What to do
Reproduce every one of the records below line for line, with no changes.

'''

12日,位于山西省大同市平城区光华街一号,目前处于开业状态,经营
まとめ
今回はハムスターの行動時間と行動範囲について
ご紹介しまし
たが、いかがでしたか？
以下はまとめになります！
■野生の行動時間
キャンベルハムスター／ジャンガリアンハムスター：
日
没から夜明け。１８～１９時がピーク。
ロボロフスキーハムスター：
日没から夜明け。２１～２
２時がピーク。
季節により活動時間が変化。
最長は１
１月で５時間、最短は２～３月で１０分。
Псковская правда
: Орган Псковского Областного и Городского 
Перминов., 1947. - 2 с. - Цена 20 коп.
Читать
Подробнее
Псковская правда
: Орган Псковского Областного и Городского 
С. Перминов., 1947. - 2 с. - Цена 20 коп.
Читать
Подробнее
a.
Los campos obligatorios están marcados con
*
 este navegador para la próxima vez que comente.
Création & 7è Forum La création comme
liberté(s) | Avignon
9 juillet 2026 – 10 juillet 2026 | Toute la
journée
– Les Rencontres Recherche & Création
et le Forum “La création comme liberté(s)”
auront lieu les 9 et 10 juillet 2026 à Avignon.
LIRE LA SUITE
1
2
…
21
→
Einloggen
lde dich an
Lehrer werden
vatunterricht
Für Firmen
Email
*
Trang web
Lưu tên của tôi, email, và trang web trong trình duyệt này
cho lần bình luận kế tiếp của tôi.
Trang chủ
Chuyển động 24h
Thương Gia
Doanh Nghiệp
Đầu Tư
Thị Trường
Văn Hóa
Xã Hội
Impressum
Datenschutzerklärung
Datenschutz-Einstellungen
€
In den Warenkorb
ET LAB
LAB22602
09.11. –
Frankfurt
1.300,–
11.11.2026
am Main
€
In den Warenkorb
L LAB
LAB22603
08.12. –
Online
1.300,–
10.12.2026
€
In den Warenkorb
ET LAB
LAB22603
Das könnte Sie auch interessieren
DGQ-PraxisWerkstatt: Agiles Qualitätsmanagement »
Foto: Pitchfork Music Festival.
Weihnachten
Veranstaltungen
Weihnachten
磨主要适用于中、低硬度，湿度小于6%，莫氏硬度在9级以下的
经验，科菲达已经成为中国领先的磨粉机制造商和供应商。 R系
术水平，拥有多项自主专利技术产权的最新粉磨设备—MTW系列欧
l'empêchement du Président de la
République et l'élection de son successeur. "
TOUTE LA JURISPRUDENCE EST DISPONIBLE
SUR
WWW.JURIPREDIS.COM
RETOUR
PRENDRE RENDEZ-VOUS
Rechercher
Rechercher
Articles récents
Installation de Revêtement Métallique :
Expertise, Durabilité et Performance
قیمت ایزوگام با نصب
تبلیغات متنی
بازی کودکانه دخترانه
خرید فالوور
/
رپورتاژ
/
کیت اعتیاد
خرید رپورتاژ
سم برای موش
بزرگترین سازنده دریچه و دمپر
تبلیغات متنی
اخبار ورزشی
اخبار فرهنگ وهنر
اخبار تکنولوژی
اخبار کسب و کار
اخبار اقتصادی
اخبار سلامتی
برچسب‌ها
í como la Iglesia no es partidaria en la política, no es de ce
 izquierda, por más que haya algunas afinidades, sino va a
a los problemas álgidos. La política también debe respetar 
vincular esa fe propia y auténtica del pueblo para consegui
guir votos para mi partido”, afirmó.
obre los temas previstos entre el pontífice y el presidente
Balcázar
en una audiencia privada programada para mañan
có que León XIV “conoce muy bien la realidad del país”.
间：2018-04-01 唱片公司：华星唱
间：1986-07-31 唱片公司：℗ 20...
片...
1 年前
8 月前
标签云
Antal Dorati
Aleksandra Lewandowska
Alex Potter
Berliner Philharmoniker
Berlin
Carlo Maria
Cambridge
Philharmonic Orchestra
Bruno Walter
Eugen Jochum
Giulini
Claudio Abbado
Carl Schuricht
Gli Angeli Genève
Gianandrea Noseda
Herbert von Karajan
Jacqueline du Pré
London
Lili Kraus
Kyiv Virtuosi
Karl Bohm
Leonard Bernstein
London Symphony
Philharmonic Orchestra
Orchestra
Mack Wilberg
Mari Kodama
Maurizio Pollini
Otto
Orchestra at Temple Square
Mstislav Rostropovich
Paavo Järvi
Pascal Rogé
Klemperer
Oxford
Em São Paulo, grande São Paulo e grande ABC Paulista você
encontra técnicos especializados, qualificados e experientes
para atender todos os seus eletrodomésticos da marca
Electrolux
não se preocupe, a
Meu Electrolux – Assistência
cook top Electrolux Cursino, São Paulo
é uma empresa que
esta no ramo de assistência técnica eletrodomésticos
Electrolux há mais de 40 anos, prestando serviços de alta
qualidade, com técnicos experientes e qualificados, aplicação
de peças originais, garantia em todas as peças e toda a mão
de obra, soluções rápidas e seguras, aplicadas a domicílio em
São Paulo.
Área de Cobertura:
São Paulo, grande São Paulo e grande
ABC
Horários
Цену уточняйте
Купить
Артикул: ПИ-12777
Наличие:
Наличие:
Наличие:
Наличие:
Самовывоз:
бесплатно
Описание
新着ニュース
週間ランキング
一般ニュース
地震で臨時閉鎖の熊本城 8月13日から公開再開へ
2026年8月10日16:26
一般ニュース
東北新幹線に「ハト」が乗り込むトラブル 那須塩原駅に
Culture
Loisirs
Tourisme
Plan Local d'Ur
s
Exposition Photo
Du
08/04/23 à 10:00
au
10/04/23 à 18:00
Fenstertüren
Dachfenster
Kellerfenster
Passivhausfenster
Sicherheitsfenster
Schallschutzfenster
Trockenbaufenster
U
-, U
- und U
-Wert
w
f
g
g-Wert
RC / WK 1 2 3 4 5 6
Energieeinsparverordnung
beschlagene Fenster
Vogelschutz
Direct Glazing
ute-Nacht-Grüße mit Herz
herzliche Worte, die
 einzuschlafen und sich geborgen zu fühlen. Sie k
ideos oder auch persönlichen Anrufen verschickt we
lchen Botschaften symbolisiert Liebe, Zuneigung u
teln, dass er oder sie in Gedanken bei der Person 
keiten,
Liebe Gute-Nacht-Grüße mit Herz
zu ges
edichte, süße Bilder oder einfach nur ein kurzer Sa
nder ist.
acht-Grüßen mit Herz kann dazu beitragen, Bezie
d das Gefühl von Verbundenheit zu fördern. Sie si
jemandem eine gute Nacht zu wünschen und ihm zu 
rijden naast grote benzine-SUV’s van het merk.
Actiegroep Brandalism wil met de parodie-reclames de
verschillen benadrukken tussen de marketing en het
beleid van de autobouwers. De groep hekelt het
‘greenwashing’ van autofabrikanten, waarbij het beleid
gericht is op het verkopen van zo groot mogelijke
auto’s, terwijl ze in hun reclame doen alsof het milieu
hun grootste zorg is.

'''

Written response
12日,位于山西省大同市平城区光华街一号,目前处于开业状态,经营
まとめ
今回はハムスターの行動時間と行動範囲について
ご紹介しまし
たが、いかがでしたか？
以下はまとめになります！
■野生の行動時間
キャンベルハムスター／ジャンガリアンハムスター：
日
没から夜明け。１８～１９時がピーク。
ロボロフスキーハムスター：
日没から夜明け。２１～２
２時がピーク。
季節により活動時間が変化。
最長は１
１月で５時間、最短は２～３月で１０分。
Псковская правда
: Орган Псковского Областного и Городского 
Перминов., 1947. - 2 с. - Цена 20 коп.
Читать
Подробнее
Псковская правда
: Орган Псковского Областного и Городского 
С. Перминов., 1947. - 2 с. - Цена 20 коп.
Читать
Подробнее
a.
Los campos obligatorios están marcados con
*
 este navegador para la próxima vez que comente.
Création & 7è Forum La création comme
liberté(s) | Avignon
9 juillet 2026 – 10 juillet 2026 | Toute la
journée
– Les Rencontres Recherche & Création
et le Forum “La création comme liberté(s)”
auront lieu les 9 et 10 juillet 2026 à Avignon.
LIRE LA SUITE
1
2
…
21
→
Einloggen
lde dich an
Lehrer werden
vatunterricht
Für Firmen
Email
*
Trang web
Lưu tên của tôi, email, và trang web trong trình duyệt này
cho lần bình luận kế tiếp của tôi.
Trang chủ
Chuyển động 24h
Thương Gia
Doanh Nghiệp
Đầu Tư
Thị Trường
Văn Hóa
Xã Hội
Impressum
Datenschutzerklärung
Datenschutz-Einstellungen
€
In den Warenkorb
ET LAB
LAB22602
09.11. –
Frankfurt
1.300,–
11.11.2026
am Main
€
In den Warenkorb
L LAB
LAB22603
08.12. –
Online
1.300,–
10.12.2026
€
In den Warenkorb
ET LAB
LAB22603
Das könnte Sie auch interessieren
DGQ-PraxisWerkstatt: Agiles Qualitätsmanagement »
Foto: Pitchfork Music Festival.
Weihnachten
Veranstaltungen
Weihnachten
磨主要适用于中、低硬度，湿度小于6%，莫氏硬度在9级以下的
经验，科菲达已经成为中国领先的磨粉机制造商和供应商。 R系
术水平，拥有多项自主专利技术产权的最新粉磨设备—MTW系列欧
l'empêchement du Président de la
République et l'élection de son successeur. "
TOUTE LA JURISPRUDENCE EST DISPONIBLE
SUR
WWW.JURIPREDIS.COM
RETOUR
PRENDRE RENDEZ-VOUS
Rechercher
Rechercher
Articles récents
Installation de Revêtement Métallique :
Expertise, Durabilité et Performance
قیمت ایزوگام با نصب
تبلیغات متنی
بازی کودکانه دخترانه
خرید فالوور
/
رپورتاژ
/
کیت اعتیاد
خرید رپورتاژ
سم برای موش
بزرگترین سازنده دریچه و دمپر
تبلیغات متنی
اخبار ورزشی
اخبار فرهنگ وهنر
اخبار تکنولوژی
اخبار کسب و کار
اخبار اقتصادی
اخبار سلامتی
برچسب‌ها
í como la Iglesia no es partidaria en la política, no es de ce
 izquierda, por más que haya algunas afinidades, sino va a
a los problemas álgidos. La política también debe respetar 
vincular esa fe propia y auténtica del pueblo para consegui
guir votos para mi partido”, afirmó.
obre los temas previstos entre el pontífice y el presidente
Balcázar
en una audiencia privada programada para mañan
có que León XIV “conoce muy bien la realidad del país”.
间：2018-04-01 唱片公司：华星唱
间：1986-07-31 唱片公司：℗ 20...
片...
1 年前
8 月前
标签云
Antal Dorati
Aleksandra Lewandowska
Alex Potter
Berliner Philharmoniker
Berlin
Carlo Maria
Cambridge
Philharmonic Orchestra
Bruno Walter
Eugen Jochum
Giulini
Claudio Abbado
Carl Schuricht
Gli Angeli Genève
Gianandrea Noseda
Herbert von Karajan
Jacqueline du Pré
London
Lili Kraus
Kyiv Virtuosi
Karl Bohm
Leonard Bernstein
London Symphony
Philharmonic Orchestra
Orchestra
Mack Wilberg
Mari Kodama
Maurizio Pollini
Otto
Orchestra at Temple Square
Mstislav Rostropovich
Paavo Järvi
Pascal Rogé
Klemperer
Oxford
Em São Paulo, grande São Paulo e grande ABC Paulista você
encontra técnicos especializados, qualificados e experientes
para atender todos os seus eletrodomésticos da marca
Electrolux
não se preocupe, a
Meu Electrolux – Assistência
cook top Electrolux Cursino, São Paulo
é uma empresa que
esta no ramo de assistência técnica eletrodomésticos
Electrolux há mais de 40 anos, prestando serviços de alta
qualidade, com técnicos experientes e qualificados, aplicação
de peças originais, garantia em todas as peças e toda a mão
de obra, soluções rápidas e seguras, aplicadas a domicílio em
São Paulo.
Área de Cobertura:
São Paulo, grande São Paulo e grande
ABC
Horários
Цену уточняйте
Купить
Артикул: ПИ-12777
Наличие:
Наличие:
Наличие:
Наличие:
Самовывоз:
бесплатно
Описание
新着ニュース
週間ランキング
一般ニュース
地震で臨時閉鎖の熊本城 8月13日から公開再開へ
2026年8月10日16:26
一般ニュース
東北新幹線に「ハト」が乗り込むトラブル 那須塩原駅に
Culture
Loisirs
Tourisme
Plan Local d'Ur
s
Exposition Photo
Du
08/04/23 à 10:00
au
10/04/23 à 18:00
Fenstertüren
Dachfenster
Kellerfenster
Passivhausfenster
Sicherheitsfenster
Schallschutzfenster
Trockenbaufenster
U
-, U
- und U
-Wert
w
f
g
g-Wert
RC / WK 1 2 3 4 5 6
Energieeinsparverordnung
beschlagene Fenster
Vogelschutz
Direct Glazing
ute-Nacht-Grüße mit Herz
herzliche Worte, die
 einzuschlafen und sich geborgen zu fühlen. Sie k
ideos oder auch persönlichen Anrufen verschickt we
lchen Botschaften symbolisiert Liebe, Zuneigung u
teln, dass er oder sie in Gedanken bei der Person 
keiten,
Liebe Gute-Nacht-Grüße mit Herz
zu ges
edichte, süße Bilder oder einfach nur ein kurzer Sa
nder ist.
acht-Grüßen mit Herz kann dazu beitragen, Bezie
d das Gefühl von Verbundenheit zu fördern. Sie si
jemandem eine gute Nacht zu wünschen und ihm zu 
rijden naast grote benzine-SUV’s van het merk.
Actiegroep Brandalism wil met de parodie-reclames de
verschillen benadrukken tussen de marketing en het
beleid van de autobouwers. De groep hekelt het
‘greenwashing’ van autofabrikanten, waarbij het beleid
gericht is op het verkopen van zo groot mogelijke
auto’s, terwijl ze in hun reclame doen alsof het milieu
hun grootste zorg is.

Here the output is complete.